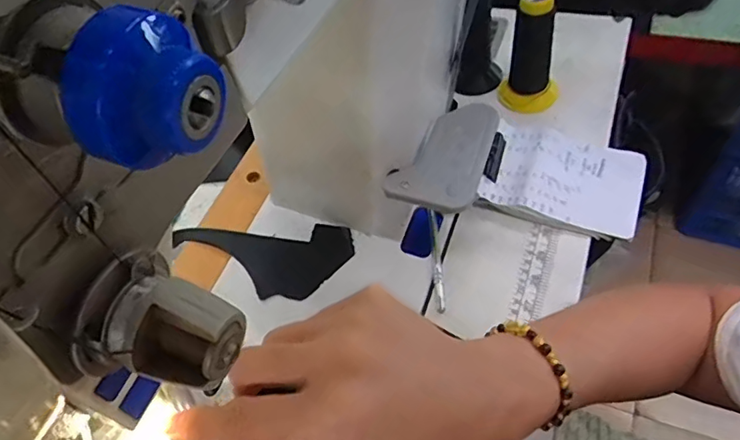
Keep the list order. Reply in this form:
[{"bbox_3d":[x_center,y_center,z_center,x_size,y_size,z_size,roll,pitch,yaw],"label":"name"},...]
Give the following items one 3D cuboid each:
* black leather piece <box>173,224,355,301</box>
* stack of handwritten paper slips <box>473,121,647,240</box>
[{"bbox_3d":[-0.103,0.038,0.481,0.169,0.012,0.076,2,52,2],"label":"black leather piece"},{"bbox_3d":[0.184,-0.043,0.503,0.139,0.012,0.114,17,55,17],"label":"stack of handwritten paper slips"}]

■ ■ ■ ■

◆ Problem:
Copy all the data exactly as written, but skip any picture.

◆ Task solution:
Keep the list order. Reply in this form:
[{"bbox_3d":[x_center,y_center,z_center,x_size,y_size,z_size,roll,pitch,yaw],"label":"name"},...]
Give the following items one 3D cuboid each:
* black leather piece <box>173,224,355,301</box>
* stack of handwritten paper slips <box>473,121,647,240</box>
[{"bbox_3d":[-0.103,0.038,0.481,0.169,0.012,0.076,2,52,2],"label":"black leather piece"},{"bbox_3d":[0.184,-0.043,0.503,0.139,0.012,0.114,17,55,17],"label":"stack of handwritten paper slips"}]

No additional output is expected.